Jorge Mañach
Ahí va
Bartolo.
Miré
hacia donde Lujan me señalaba. Por el andén del Prado pasaba,
inconfundiblemente, el objeto de su atención sonreída: un homúnculo delicioso
que yo había visto ya muchas otras veces paseando solo, con su bastón, al caer
de la tarde o en las claras noches ociosas. Sospechando que Lujan tendría algo que
decir de él, le escudriñé esta vez curiosamente. No alzaba siete palmos del
suelo. El sombrerete de rizada paja y cinta multicolor llevábalo chulescamente
ladeado sobre el rostro trivial, de ojillos guiñosos y plácida, felicísima
sonrisa. Toda la cabeza le salía apuradamente de un cuello alto y tramado de
barras, como reja de presidio. La camisa, de un rosa encendido, a ser papel de pared
hubiera satisfecho ampliamente los gustos decorativos del más estridente
rastacuero. Era rameada y fantástica también la corbata,
de cuyo nudo pendían piedrecillas trémulas como abalorios de gitana. El
trajecito, estrechamente entallado y a cuadros muy
ostensibles, con la punta escarlata de un pañuelo descolgada bajo la flor de
trapo en la solapa; los zapatos, virulentos de agujeritos y chulones, y el
bastoncillo de nudosa caña, que su dueño manipulaba con malabares arabescos,
completaban el increíble indumento.
-Increíble digo. ¿En qué casa, en qué comercios
de esta abigarrada ciudad lograba aquel hombrecillo vestirse de tal suerte?...
Sin embargo, él parecía muy orondo de sí mismo.

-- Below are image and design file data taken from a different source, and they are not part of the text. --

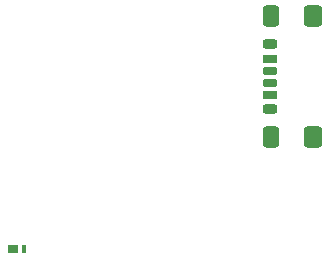
<source format=gbr>
%TF.GenerationSoftware,KiCad,Pcbnew,9.0.5*%
%TF.CreationDate,2025-10-26T09:27:43-06:00*%
%TF.ProjectId,powerBank,706f7765-7242-4616-9e6b-2e6b69636164,rev?*%
%TF.SameCoordinates,Original*%
%TF.FileFunction,Paste,Top*%
%TF.FilePolarity,Positive*%
%FSLAX46Y46*%
G04 Gerber Fmt 4.6, Leading zero omitted, Abs format (unit mm)*
G04 Created by KiCad (PCBNEW 9.0.5) date 2025-10-26 09:27:43*
%MOMM*%
%LPD*%
G01*
G04 APERTURE LIST*
G04 Aperture macros list*
%AMRoundRect*
0 Rectangle with rounded corners*
0 $1 Rounding radius*
0 $2 $3 $4 $5 $6 $7 $8 $9 X,Y pos of 4 corners*
0 Add a 4 corners polygon primitive as box body*
4,1,4,$2,$3,$4,$5,$6,$7,$8,$9,$2,$3,0*
0 Add four circle primitives for the rounded corners*
1,1,$1+$1,$2,$3*
1,1,$1+$1,$4,$5*
1,1,$1+$1,$6,$7*
1,1,$1+$1,$8,$9*
0 Add four rect primitives between the rounded corners*
20,1,$1+$1,$2,$3,$4,$5,0*
20,1,$1+$1,$4,$5,$6,$7,0*
20,1,$1+$1,$6,$7,$8,$9,0*
20,1,$1+$1,$8,$9,$2,$3,0*%
G04 Aperture macros list end*
%ADD10RoundRect,0.175000X0.425000X-0.175000X0.425000X0.175000X-0.425000X0.175000X-0.425000X-0.175000X0*%
%ADD11RoundRect,0.190000X-0.410000X0.190000X-0.410000X-0.190000X0.410000X-0.190000X0.410000X0.190000X0*%
%ADD12RoundRect,0.200000X-0.400000X0.200000X-0.400000X-0.200000X0.400000X-0.200000X0.400000X0.200000X0*%
%ADD13RoundRect,0.175000X-0.425000X0.175000X-0.425000X-0.175000X0.425000X-0.175000X0.425000X0.175000X0*%
%ADD14RoundRect,0.190000X0.410000X-0.190000X0.410000X0.190000X-0.410000X0.190000X-0.410000X-0.190000X0*%
%ADD15RoundRect,0.200000X0.400000X-0.200000X0.400000X0.200000X-0.400000X0.200000X-0.400000X-0.200000X0*%
%ADD16RoundRect,0.250000X0.425000X-0.650000X0.425000X0.650000X-0.425000X0.650000X-0.425000X-0.650000X0*%
%ADD17RoundRect,0.250000X0.500000X-0.650000X0.500000X0.650000X-0.500000X0.650000X-0.500000X-0.650000X0*%
%ADD18RoundRect,0.075000X-0.390000X-0.275000X0.390000X-0.275000X0.390000X0.275000X-0.390000X0.275000X0*%
%ADD19RoundRect,0.075000X-0.075000X-0.275000X0.075000X-0.275000X0.075000X0.275000X-0.075000X0.275000X0*%
G04 APERTURE END LIST*
D10*
%TO.C,J2*%
X189405000Y-66585000D03*
D11*
X189405000Y-64565000D03*
D12*
X189405000Y-63335000D03*
D13*
X189405000Y-65585000D03*
D14*
X189405000Y-67605000D03*
D15*
X189405000Y-68835000D03*
D16*
X189460000Y-71210000D03*
D17*
X193040000Y-71210000D03*
D16*
X189460000Y-60960000D03*
D17*
X193040000Y-60960000D03*
%TD*%
D18*
%TO.C,D1*%
X167640000Y-80645000D03*
D19*
X168525000Y-80645000D03*
%TD*%
M02*

</source>
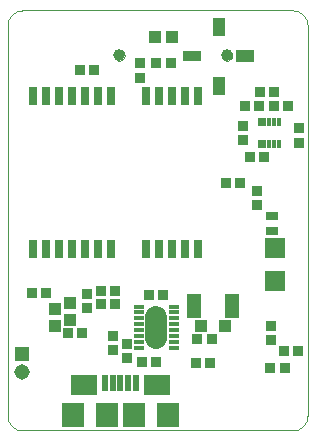
<source format=gbs>
G75*
%MOIN*%
%OFA0B0*%
%FSLAX24Y24*%
%IPPOS*%
%LPD*%
%AMOC8*
5,1,8,0,0,1.08239X$1,22.5*
%
%ADD10C,0.0000*%
%ADD11R,0.0290X0.0631*%
%ADD12C,0.0390*%
%ADD13R,0.0355X0.0355*%
%ADD14R,0.0631X0.0355*%
%ADD15R,0.0434X0.0631*%
%ADD16R,0.0631X0.0434*%
%ADD17R,0.0867X0.0670*%
%ADD18R,0.0197X0.0571*%
%ADD19R,0.0749X0.0788*%
%ADD20C,0.0749*%
%ADD21R,0.0355X0.0138*%
%ADD22R,0.0516X0.0516*%
%ADD23C,0.0516*%
%ADD24R,0.0434X0.0434*%
%ADD25R,0.0512X0.0827*%
%ADD26R,0.0670X0.0670*%
%ADD27R,0.0440X0.0440*%
%ADD28R,0.0119X0.0316*%
%ADD29R,0.0394X0.0316*%
D10*
X000301Y000700D02*
X000301Y013700D01*
X000303Y013744D01*
X000309Y013787D01*
X000318Y013829D01*
X000331Y013871D01*
X000348Y013911D01*
X000368Y013950D01*
X000391Y013987D01*
X000418Y014021D01*
X000447Y014054D01*
X000480Y014083D01*
X000514Y014110D01*
X000551Y014133D01*
X000590Y014153D01*
X000630Y014170D01*
X000672Y014183D01*
X000714Y014192D01*
X000757Y014198D01*
X000801Y014200D01*
X009801Y014200D01*
X009845Y014198D01*
X009888Y014192D01*
X009930Y014183D01*
X009972Y014170D01*
X010012Y014153D01*
X010051Y014133D01*
X010088Y014110D01*
X010122Y014083D01*
X010155Y014054D01*
X010184Y014021D01*
X010211Y013987D01*
X010234Y013950D01*
X010254Y013911D01*
X010271Y013871D01*
X010284Y013829D01*
X010293Y013787D01*
X010299Y013744D01*
X010301Y013700D01*
X010301Y000700D01*
X010299Y000656D01*
X010293Y000613D01*
X010284Y000571D01*
X010271Y000529D01*
X010254Y000489D01*
X010234Y000450D01*
X010211Y000413D01*
X010184Y000379D01*
X010155Y000346D01*
X010122Y000317D01*
X010088Y000290D01*
X010051Y000267D01*
X010012Y000247D01*
X009972Y000230D01*
X009930Y000217D01*
X009888Y000208D01*
X009845Y000202D01*
X009801Y000200D01*
X000801Y000200D01*
X000757Y000202D01*
X000714Y000208D01*
X000672Y000217D01*
X000630Y000230D01*
X000590Y000247D01*
X000551Y000267D01*
X000514Y000290D01*
X000480Y000317D01*
X000447Y000346D01*
X000418Y000379D01*
X000391Y000413D01*
X000368Y000450D01*
X000348Y000489D01*
X000331Y000529D01*
X000318Y000571D01*
X000309Y000613D01*
X000303Y000656D01*
X000301Y000700D01*
X003853Y012704D02*
X003855Y012730D01*
X003861Y012756D01*
X003870Y012780D01*
X003883Y012803D01*
X003900Y012823D01*
X003919Y012841D01*
X003941Y012856D01*
X003964Y012867D01*
X003989Y012875D01*
X004015Y012879D01*
X004041Y012879D01*
X004067Y012875D01*
X004092Y012867D01*
X004116Y012856D01*
X004137Y012841D01*
X004156Y012823D01*
X004173Y012803D01*
X004186Y012780D01*
X004195Y012756D01*
X004201Y012730D01*
X004203Y012704D01*
X004201Y012678D01*
X004195Y012652D01*
X004186Y012628D01*
X004173Y012605D01*
X004156Y012585D01*
X004137Y012567D01*
X004115Y012552D01*
X004092Y012541D01*
X004067Y012533D01*
X004041Y012529D01*
X004015Y012529D01*
X003989Y012533D01*
X003964Y012541D01*
X003940Y012552D01*
X003919Y012567D01*
X003900Y012585D01*
X003883Y012605D01*
X003870Y012628D01*
X003861Y012652D01*
X003855Y012678D01*
X003853Y012704D01*
X007436Y012704D02*
X007438Y012730D01*
X007444Y012756D01*
X007453Y012780D01*
X007466Y012803D01*
X007483Y012823D01*
X007502Y012841D01*
X007524Y012856D01*
X007547Y012867D01*
X007572Y012875D01*
X007598Y012879D01*
X007624Y012879D01*
X007650Y012875D01*
X007675Y012867D01*
X007699Y012856D01*
X007720Y012841D01*
X007739Y012823D01*
X007756Y012803D01*
X007769Y012780D01*
X007778Y012756D01*
X007784Y012730D01*
X007786Y012704D01*
X007784Y012678D01*
X007778Y012652D01*
X007769Y012628D01*
X007756Y012605D01*
X007739Y012585D01*
X007720Y012567D01*
X007698Y012552D01*
X007675Y012541D01*
X007650Y012533D01*
X007624Y012529D01*
X007598Y012529D01*
X007572Y012533D01*
X007547Y012541D01*
X007523Y012552D01*
X007502Y012567D01*
X007483Y012585D01*
X007466Y012605D01*
X007453Y012628D01*
X007444Y012652D01*
X007438Y012678D01*
X007436Y012704D01*
D11*
X006657Y011357D03*
X006223Y011357D03*
X005790Y011357D03*
X005357Y011357D03*
X004924Y011357D03*
X003743Y011357D03*
X003310Y011357D03*
X002877Y011357D03*
X002444Y011357D03*
X002011Y011357D03*
X001578Y011357D03*
X001145Y011357D03*
X001145Y006239D03*
X001578Y006239D03*
X002011Y006239D03*
X002444Y006239D03*
X002877Y006239D03*
X003310Y006239D03*
X003743Y006239D03*
X004924Y006239D03*
X005357Y006239D03*
X005790Y006239D03*
X006223Y006239D03*
X006657Y006239D03*
D12*
X007611Y012704D03*
X004028Y012704D03*
D13*
X004701Y012436D03*
X004701Y011964D03*
X005264Y012440D03*
X005737Y012440D03*
X008224Y011000D03*
X008697Y011000D03*
X008704Y011480D03*
X009177Y011480D03*
X009184Y011000D03*
X009657Y011000D03*
X010033Y010270D03*
X010033Y009797D03*
X008857Y009318D03*
X008384Y009318D03*
X008141Y009884D03*
X008141Y010356D03*
X008053Y008440D03*
X007581Y008440D03*
X008621Y008196D03*
X008621Y007724D03*
X009068Y003681D03*
X009068Y003208D03*
X009501Y002841D03*
X009973Y002841D03*
X009535Y002280D03*
X009063Y002280D03*
X007101Y003239D03*
X006628Y003239D03*
X006585Y002443D03*
X007057Y002443D03*
X005494Y004722D03*
X005022Y004722D03*
X003899Y004842D03*
X003899Y004402D03*
X003427Y004402D03*
X003427Y004842D03*
X002941Y004758D03*
X002941Y004285D03*
X002777Y003443D03*
X002304Y003443D03*
X001579Y004769D03*
X001107Y004769D03*
X003834Y003363D03*
X003834Y002891D03*
X004275Y003092D03*
X004275Y002619D03*
X004782Y002480D03*
X005254Y002480D03*
X003177Y012200D03*
X002704Y012200D03*
D14*
X006455Y012680D03*
D15*
X007341Y011696D03*
X007341Y013664D03*
D16*
X008226Y012680D03*
D17*
X005281Y001725D03*
X002840Y001725D03*
D18*
X003549Y001774D03*
X003805Y001774D03*
X004061Y001774D03*
X004317Y001774D03*
X004572Y001774D03*
D19*
X004513Y000721D03*
X003608Y000721D03*
X002486Y000721D03*
X005635Y000721D03*
D20*
X005261Y003287D02*
X005261Y003996D01*
D21*
X004670Y003937D03*
X004670Y004134D03*
X004670Y004330D03*
X004670Y003740D03*
X004670Y003543D03*
X004670Y003346D03*
X004670Y003149D03*
X004670Y002953D03*
X005851Y002953D03*
X005851Y003149D03*
X005851Y003346D03*
X005851Y003543D03*
X005851Y003740D03*
X005851Y003937D03*
X005851Y004134D03*
X005851Y004330D03*
D22*
X000797Y002754D03*
D23*
X000797Y002164D03*
D24*
X006749Y003681D03*
X007536Y003681D03*
D25*
X007771Y004364D03*
X006511Y004364D03*
D26*
X009210Y005169D03*
X009210Y006271D03*
D27*
X005776Y013320D03*
X005225Y013320D03*
X002381Y004440D03*
X002381Y003889D03*
X001888Y003687D03*
X001888Y004238D03*
D28*
X008706Y009746D03*
X008863Y009746D03*
X009021Y009746D03*
X009178Y009746D03*
X009336Y009746D03*
X009336Y010494D03*
X009178Y010494D03*
X009021Y010494D03*
X008863Y010494D03*
X008706Y010494D03*
D29*
X009109Y007358D03*
X009109Y006846D03*
M02*

</source>
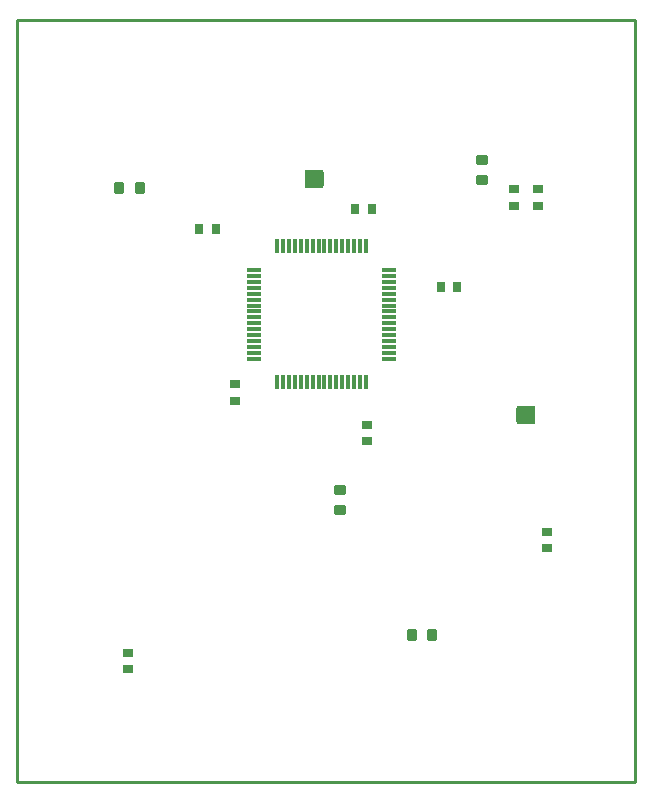
<source format=gtp>
G04 Layer_Color=8421504*
%FSLAX25Y25*%
%MOIN*%
G70*
G01*
G75*
G04:AMPARAMS|DCode=10|XSize=39.37mil|YSize=35.43mil|CornerRadius=4.43mil|HoleSize=0mil|Usage=FLASHONLY|Rotation=270.000|XOffset=0mil|YOffset=0mil|HoleType=Round|Shape=RoundedRectangle|*
%AMROUNDEDRECTD10*
21,1,0.03937,0.02657,0,0,270.0*
21,1,0.03051,0.03543,0,0,270.0*
1,1,0.00886,-0.01329,-0.01526*
1,1,0.00886,-0.01329,0.01526*
1,1,0.00886,0.01329,0.01526*
1,1,0.00886,0.01329,-0.01526*
%
%ADD10ROUNDEDRECTD10*%
G04:AMPARAMS|DCode=11|XSize=39.37mil|YSize=35.43mil|CornerRadius=4.43mil|HoleSize=0mil|Usage=FLASHONLY|Rotation=0.000|XOffset=0mil|YOffset=0mil|HoleType=Round|Shape=RoundedRectangle|*
%AMROUNDEDRECTD11*
21,1,0.03937,0.02657,0,0,0.0*
21,1,0.03051,0.03543,0,0,0.0*
1,1,0.00886,0.01526,-0.01329*
1,1,0.00886,-0.01526,-0.01329*
1,1,0.00886,-0.01526,0.01329*
1,1,0.00886,0.01526,0.01329*
%
%ADD11ROUNDEDRECTD11*%
%ADD12R,0.03740X0.02953*%
%ADD13R,0.04724X0.01181*%
%ADD14R,0.01181X0.04724*%
%ADD15R,0.02953X0.03740*%
%ADD16R,0.02500X0.05000*%
%ADD17C,0.01000*%
%ADD31R,0.06299X0.06299*%
D10*
X300654Y308000D02*
D03*
X307347D02*
D03*
X404846Y159000D02*
D03*
X398153D02*
D03*
D11*
X421500Y310653D02*
D03*
Y317347D02*
D03*
X374000Y200654D02*
D03*
Y207347D02*
D03*
D12*
X443000Y187988D02*
D03*
Y193500D02*
D03*
X339000Y237244D02*
D03*
Y242756D02*
D03*
X383000Y223744D02*
D03*
Y229256D02*
D03*
X440000Y302244D02*
D03*
Y307756D02*
D03*
X432000Y302244D02*
D03*
Y307756D02*
D03*
X303500Y153256D02*
D03*
Y147744D02*
D03*
D13*
X390638Y251236D02*
D03*
Y253205D02*
D03*
Y255173D02*
D03*
Y257142D02*
D03*
Y259110D02*
D03*
Y261079D02*
D03*
Y263047D02*
D03*
Y265016D02*
D03*
Y266984D02*
D03*
Y268953D02*
D03*
Y270921D02*
D03*
Y272890D02*
D03*
Y274858D02*
D03*
Y276827D02*
D03*
Y278795D02*
D03*
Y280764D02*
D03*
X345362D02*
D03*
Y278795D02*
D03*
Y276827D02*
D03*
Y274858D02*
D03*
Y272890D02*
D03*
Y270921D02*
D03*
Y268953D02*
D03*
Y266984D02*
D03*
Y265016D02*
D03*
Y263047D02*
D03*
Y261079D02*
D03*
Y259110D02*
D03*
Y257142D02*
D03*
Y255173D02*
D03*
Y253205D02*
D03*
Y251236D02*
D03*
D14*
X382764Y288638D02*
D03*
X380795D02*
D03*
X378827D02*
D03*
X376858D02*
D03*
X374890D02*
D03*
X372921D02*
D03*
X370953D02*
D03*
X368984D02*
D03*
X367016D02*
D03*
X365047D02*
D03*
X363079D02*
D03*
X361110D02*
D03*
X359142D02*
D03*
X357173D02*
D03*
X355205D02*
D03*
X353236D02*
D03*
Y243362D02*
D03*
X355205D02*
D03*
X357173D02*
D03*
X359142D02*
D03*
X361110D02*
D03*
X363079D02*
D03*
X365047D02*
D03*
X367016D02*
D03*
X368984D02*
D03*
X370953D02*
D03*
X372921D02*
D03*
X374890D02*
D03*
X376858D02*
D03*
X378827D02*
D03*
X380795D02*
D03*
X382764D02*
D03*
D15*
X413256Y275000D02*
D03*
X407744D02*
D03*
X384756Y301000D02*
D03*
X379244D02*
D03*
X327244Y294500D02*
D03*
X332756D02*
D03*
D16*
X364257Y311000D02*
D03*
X367500D02*
D03*
X437500Y232500D02*
D03*
X434257D02*
D03*
D17*
X266500Y110000D02*
X472500D01*
Y364000D01*
X266500D02*
X472500D01*
X266500Y110000D02*
Y364000D01*
D31*
X365485Y311000D02*
D03*
X436272Y232500D02*
D03*
M02*

</source>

Caminaba con un paso breve y
brincadito, mirando a un lado y al otro con su enorme sonrisa de felicidad
suprema; y si las criadas le señalaban entre hipos de risa o los estudiantes le
acosaban y le zumbaban en torno como un avispero, Bartolo lo tomaba a homenaje
y seguía su camino triunfal entre jaleos y chacota.
—¿Te acuerdas de Cucaracha, a quien vimos
ayer?...
Pues él y éste, Bartolo, son los únicos anormales evidentes que ya nos
quedan en La Habana. Aquél, el loco clásico, en que tan fecundas fueron
nuestras villas solariegas y que ya la civilización, la higiene y quizá también
el materialismo del siglo han ido eliminando... Éste, el bobo con todos los
perfeccionamientos modernos, el bobo novísimo, que de tan civilizado ya casi no
parece bobo. A los dos los envidio.
—¡Cosas suyas, Lujan!
—No, hijo. Ten por seguro que son los dos
hombres completamente felices, dos no más, que hay en La Habana. Cucaracha, que
anda absorto en una musaraña mística, y Bartolo, que lleva siempre encima,
realizado, concreto, el único ideal de su vida.
Estampas de San Cristóbal, La Habana, 1926.